Mayor Announces £220m Funding For Shared Ownership Schemes

Rachel Holdsworth
By Rachel Holdsworth Last edited 110 months ago
Mayor Announces £220m Funding For Shared Ownership Schemes

Photo by HoosierSands from the Londonist Flickr pool

City Hall is channeling £220m into helping Londoners own their own homes. Boris Johnson has announced funding for two projects, one of which encourages developers to build homes for shared ownership. The other is a scheme to help people who would struggle to find a deposit.

£180m is going to the new First Steps Challenge Fund, with the aim of 'accelerating delivery' of 4,000 new homes for shared ownership by 2020. £40m is going to Gentoo's Genie scheme, a very interesting looking idea that allows people to gradually buy their home without a deposit and takes the place of a mortgage. This will be the first time Genie has been available in London. All the money is recoverable, so it's not City Hall throwing money at the housing crisis but providing stable loans to developers of non-luxury housing. If the free market won't do it — and it's clearly not — then we'd argue this is a role the state should do more of.

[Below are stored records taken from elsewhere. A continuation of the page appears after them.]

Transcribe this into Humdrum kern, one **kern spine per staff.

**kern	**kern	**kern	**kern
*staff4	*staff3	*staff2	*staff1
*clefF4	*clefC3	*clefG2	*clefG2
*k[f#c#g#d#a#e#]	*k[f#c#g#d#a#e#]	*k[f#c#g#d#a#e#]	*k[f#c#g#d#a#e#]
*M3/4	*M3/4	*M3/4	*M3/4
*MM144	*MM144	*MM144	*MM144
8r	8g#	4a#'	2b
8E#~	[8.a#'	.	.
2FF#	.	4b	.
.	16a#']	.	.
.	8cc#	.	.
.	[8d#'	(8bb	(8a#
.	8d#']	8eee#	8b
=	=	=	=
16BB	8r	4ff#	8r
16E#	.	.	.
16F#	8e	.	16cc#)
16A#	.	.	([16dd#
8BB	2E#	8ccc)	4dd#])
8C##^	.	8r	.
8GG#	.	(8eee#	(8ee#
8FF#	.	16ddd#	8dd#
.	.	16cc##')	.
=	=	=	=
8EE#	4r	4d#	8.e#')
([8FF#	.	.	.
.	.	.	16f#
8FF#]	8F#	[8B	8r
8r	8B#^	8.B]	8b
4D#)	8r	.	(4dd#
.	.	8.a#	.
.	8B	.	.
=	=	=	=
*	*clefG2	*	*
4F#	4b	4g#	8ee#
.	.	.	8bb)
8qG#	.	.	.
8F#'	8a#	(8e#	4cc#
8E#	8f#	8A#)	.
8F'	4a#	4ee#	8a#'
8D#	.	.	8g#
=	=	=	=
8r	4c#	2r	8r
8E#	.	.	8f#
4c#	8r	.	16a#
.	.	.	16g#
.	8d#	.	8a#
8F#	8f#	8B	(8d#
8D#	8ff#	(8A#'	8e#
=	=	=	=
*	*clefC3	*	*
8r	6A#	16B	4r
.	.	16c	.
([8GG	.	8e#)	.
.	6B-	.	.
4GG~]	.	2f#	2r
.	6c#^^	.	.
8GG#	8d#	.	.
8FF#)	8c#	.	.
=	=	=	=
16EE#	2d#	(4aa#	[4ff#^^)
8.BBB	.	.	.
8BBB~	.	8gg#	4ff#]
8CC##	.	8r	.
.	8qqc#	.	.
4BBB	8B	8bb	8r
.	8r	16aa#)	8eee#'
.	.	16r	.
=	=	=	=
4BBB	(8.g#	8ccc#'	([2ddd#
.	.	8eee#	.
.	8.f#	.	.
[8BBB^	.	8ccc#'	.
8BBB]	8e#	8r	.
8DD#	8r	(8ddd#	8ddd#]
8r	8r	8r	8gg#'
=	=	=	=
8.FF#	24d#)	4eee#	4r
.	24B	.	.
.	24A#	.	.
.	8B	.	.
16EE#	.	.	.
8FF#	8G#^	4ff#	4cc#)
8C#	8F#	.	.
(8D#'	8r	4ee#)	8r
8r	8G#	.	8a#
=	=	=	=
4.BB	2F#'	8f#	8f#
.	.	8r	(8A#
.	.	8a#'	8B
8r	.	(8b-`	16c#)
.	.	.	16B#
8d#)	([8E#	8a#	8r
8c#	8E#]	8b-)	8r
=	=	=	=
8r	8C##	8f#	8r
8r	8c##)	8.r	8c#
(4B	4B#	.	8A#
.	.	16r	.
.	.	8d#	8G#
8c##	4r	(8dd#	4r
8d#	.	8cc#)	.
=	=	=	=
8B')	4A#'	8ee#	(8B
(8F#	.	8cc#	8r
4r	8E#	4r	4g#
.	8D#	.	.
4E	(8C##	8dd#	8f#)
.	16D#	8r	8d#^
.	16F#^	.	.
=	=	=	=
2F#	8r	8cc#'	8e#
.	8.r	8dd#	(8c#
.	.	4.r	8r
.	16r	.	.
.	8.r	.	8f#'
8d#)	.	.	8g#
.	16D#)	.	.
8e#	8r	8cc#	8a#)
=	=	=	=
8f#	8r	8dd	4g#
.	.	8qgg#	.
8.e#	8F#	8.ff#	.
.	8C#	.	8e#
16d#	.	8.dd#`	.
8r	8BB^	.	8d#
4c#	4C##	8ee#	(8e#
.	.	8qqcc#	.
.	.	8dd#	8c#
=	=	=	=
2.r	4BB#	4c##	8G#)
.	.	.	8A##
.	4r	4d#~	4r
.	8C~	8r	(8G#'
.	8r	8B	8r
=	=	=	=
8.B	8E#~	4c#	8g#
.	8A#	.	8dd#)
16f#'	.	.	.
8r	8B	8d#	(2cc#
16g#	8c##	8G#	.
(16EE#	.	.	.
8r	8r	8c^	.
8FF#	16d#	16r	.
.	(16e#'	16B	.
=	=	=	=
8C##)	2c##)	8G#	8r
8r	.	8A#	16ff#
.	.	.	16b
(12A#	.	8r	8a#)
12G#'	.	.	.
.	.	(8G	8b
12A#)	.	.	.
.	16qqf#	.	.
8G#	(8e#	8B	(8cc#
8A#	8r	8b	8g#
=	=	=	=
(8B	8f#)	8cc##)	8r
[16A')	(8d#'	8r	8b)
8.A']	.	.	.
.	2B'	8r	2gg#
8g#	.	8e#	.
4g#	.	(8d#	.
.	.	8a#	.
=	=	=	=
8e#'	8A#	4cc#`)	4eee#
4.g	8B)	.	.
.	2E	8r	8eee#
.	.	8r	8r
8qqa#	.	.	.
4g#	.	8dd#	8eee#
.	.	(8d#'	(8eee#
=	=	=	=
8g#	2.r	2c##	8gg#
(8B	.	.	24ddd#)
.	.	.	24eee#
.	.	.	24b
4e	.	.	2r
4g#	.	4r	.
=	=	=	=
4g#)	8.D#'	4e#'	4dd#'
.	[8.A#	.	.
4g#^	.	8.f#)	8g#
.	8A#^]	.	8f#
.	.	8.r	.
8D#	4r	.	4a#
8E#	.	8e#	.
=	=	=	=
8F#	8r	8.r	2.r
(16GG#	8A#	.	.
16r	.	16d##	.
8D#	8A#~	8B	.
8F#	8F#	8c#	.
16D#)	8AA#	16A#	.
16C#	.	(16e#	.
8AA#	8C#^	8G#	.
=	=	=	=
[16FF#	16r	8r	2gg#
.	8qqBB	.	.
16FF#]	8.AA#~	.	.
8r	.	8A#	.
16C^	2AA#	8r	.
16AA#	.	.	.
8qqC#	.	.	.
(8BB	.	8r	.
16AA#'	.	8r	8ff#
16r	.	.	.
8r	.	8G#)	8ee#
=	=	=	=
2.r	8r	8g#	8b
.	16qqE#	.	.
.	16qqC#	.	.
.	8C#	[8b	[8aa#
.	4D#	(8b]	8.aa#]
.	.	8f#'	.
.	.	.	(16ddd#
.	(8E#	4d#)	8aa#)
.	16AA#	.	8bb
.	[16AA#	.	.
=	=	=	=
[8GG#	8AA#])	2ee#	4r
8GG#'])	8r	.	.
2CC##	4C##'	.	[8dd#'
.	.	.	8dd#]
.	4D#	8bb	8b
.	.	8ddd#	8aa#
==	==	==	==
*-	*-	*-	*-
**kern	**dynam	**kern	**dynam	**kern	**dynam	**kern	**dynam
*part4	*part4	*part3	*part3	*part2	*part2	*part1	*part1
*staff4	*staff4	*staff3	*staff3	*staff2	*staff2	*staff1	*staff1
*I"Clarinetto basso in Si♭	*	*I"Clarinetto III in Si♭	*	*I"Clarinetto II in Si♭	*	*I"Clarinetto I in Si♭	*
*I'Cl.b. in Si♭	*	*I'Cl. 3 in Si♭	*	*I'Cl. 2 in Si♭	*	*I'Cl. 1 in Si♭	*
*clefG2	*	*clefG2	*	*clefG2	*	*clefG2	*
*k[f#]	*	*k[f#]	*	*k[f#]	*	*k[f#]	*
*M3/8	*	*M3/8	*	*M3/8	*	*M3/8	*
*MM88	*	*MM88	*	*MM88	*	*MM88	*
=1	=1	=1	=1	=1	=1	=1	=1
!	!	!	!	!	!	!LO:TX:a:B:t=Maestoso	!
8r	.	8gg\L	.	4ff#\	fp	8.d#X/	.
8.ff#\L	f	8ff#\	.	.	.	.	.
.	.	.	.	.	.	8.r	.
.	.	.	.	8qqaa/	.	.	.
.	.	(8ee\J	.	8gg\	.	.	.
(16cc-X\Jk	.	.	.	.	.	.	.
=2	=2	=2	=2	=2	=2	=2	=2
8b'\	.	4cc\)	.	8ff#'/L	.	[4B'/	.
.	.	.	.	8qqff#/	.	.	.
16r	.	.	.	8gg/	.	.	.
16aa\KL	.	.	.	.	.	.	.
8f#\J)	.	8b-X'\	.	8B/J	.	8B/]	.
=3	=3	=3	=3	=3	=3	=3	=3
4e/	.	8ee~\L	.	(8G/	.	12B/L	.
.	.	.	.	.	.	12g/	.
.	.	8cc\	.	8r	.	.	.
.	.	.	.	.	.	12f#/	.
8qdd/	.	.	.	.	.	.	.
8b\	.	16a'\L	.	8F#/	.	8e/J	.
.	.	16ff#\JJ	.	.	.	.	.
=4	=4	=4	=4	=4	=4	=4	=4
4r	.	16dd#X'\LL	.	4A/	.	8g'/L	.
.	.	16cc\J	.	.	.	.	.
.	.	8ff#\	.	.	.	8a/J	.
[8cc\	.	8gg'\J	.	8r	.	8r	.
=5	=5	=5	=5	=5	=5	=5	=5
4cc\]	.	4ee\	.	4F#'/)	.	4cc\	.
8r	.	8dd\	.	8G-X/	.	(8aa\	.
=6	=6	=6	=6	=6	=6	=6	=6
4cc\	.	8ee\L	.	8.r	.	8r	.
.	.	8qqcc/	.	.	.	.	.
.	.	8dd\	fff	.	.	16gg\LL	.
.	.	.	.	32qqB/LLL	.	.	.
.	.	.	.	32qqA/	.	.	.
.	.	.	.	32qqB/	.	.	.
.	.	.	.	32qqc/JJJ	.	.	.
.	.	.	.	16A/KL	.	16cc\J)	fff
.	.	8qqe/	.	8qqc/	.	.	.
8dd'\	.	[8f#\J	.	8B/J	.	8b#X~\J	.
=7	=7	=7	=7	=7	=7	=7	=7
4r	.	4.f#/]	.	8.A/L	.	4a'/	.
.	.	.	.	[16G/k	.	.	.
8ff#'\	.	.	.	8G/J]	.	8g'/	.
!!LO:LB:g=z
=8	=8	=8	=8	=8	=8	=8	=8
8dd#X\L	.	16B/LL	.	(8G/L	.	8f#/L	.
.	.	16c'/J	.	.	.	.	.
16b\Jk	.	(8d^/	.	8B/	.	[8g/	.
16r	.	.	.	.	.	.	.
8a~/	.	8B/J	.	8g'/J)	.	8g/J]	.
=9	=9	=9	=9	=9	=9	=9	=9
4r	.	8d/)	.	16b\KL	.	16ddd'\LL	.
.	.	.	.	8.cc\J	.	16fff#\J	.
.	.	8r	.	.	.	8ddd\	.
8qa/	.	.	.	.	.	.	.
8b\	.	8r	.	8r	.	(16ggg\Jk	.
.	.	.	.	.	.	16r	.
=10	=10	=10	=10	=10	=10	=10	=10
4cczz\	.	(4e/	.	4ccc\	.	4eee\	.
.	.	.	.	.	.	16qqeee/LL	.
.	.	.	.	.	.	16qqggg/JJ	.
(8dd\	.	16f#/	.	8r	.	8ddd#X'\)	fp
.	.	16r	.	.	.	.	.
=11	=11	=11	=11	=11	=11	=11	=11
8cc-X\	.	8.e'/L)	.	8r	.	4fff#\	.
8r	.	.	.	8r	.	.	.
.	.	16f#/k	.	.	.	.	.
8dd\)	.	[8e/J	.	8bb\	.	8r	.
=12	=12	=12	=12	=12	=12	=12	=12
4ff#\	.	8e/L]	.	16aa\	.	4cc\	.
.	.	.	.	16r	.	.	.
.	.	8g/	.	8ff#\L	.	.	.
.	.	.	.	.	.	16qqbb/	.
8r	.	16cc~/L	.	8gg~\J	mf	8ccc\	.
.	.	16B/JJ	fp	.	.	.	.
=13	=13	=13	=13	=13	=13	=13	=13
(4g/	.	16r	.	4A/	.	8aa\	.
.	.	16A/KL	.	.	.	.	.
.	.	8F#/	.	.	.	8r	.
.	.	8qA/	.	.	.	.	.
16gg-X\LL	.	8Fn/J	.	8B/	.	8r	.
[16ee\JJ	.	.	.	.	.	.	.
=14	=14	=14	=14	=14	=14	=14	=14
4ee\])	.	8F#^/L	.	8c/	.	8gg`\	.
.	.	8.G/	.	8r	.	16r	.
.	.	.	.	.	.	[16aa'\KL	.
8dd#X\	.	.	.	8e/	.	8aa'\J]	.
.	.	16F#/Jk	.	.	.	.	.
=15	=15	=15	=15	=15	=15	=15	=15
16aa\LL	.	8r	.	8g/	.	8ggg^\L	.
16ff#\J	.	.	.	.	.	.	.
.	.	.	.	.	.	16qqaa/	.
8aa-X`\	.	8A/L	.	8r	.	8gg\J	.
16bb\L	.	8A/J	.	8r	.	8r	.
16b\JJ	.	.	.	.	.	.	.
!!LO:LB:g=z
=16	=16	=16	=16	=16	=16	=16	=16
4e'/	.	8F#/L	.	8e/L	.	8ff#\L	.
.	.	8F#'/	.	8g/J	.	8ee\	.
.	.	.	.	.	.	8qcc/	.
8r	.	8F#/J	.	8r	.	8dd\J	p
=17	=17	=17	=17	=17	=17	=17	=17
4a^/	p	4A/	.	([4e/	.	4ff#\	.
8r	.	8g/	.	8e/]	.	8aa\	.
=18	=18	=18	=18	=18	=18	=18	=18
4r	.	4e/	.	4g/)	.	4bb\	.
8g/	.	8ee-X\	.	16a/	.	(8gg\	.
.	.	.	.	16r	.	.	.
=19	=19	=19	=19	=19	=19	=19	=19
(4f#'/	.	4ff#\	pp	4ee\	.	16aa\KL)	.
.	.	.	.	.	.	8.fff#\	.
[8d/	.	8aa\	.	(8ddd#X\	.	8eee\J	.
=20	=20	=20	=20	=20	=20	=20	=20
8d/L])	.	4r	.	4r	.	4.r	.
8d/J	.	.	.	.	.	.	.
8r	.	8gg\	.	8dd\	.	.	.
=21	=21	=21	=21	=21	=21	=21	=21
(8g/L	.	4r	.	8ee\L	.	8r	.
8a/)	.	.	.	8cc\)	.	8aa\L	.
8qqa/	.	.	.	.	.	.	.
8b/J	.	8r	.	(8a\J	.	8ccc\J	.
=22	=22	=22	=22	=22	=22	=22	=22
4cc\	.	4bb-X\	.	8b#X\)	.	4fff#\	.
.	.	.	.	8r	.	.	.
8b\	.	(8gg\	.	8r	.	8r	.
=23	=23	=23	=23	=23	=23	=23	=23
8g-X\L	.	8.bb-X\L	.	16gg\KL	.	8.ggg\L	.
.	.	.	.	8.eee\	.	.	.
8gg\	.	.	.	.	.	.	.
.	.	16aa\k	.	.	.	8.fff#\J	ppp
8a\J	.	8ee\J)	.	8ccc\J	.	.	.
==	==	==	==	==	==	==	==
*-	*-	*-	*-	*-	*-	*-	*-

The idea of shared ownership is that people buy a share in a home and pay rent to a housing association on the remainder, usually with the option to buy the whole lot at some point. The problem — apart from the tiny number of homes this funding will affect, 6,000 in total out of a needed 500,000+ by 2021 — is that shared ownership isn't as affordable as it used to be. Eligibility for the Mayor's First Steps scheme is limited to gross household income of £66k for a one or two bedroom home and £80k for three or more.

Two people working 40 hours a week on minimum wage would earn £27,040 a year gross, on London Living Wage that works out at £38,064. Darren Johnson of the London Assembly Greens tells us that average incomes of people in shared ownership schemes in Islington is £43k and £49k in Wandsworth. And then there's the cases uncovered by the Evening Standard last year, like the Camden flat that wanted someone earning precisely £66k a year.

Boris Johnson called shared ownership "crucial in helping the unprecedented numbers of people in London desperate for good quality low cost housing". Looking at the figures, we would question the 'low cost' part of that statement. If shared ownership is aimed at struggling young professionals then that's fine, but let's stop calling it 'affordable' — the same word that's used to describe the replacement for social rent (i.e. council housing) and aimed at the very lowest income earners. Shared ownership is helpful, but it's not necessarily what many of us would class as affordable. So more funding please, but maybe for more Genie-style schemes instead.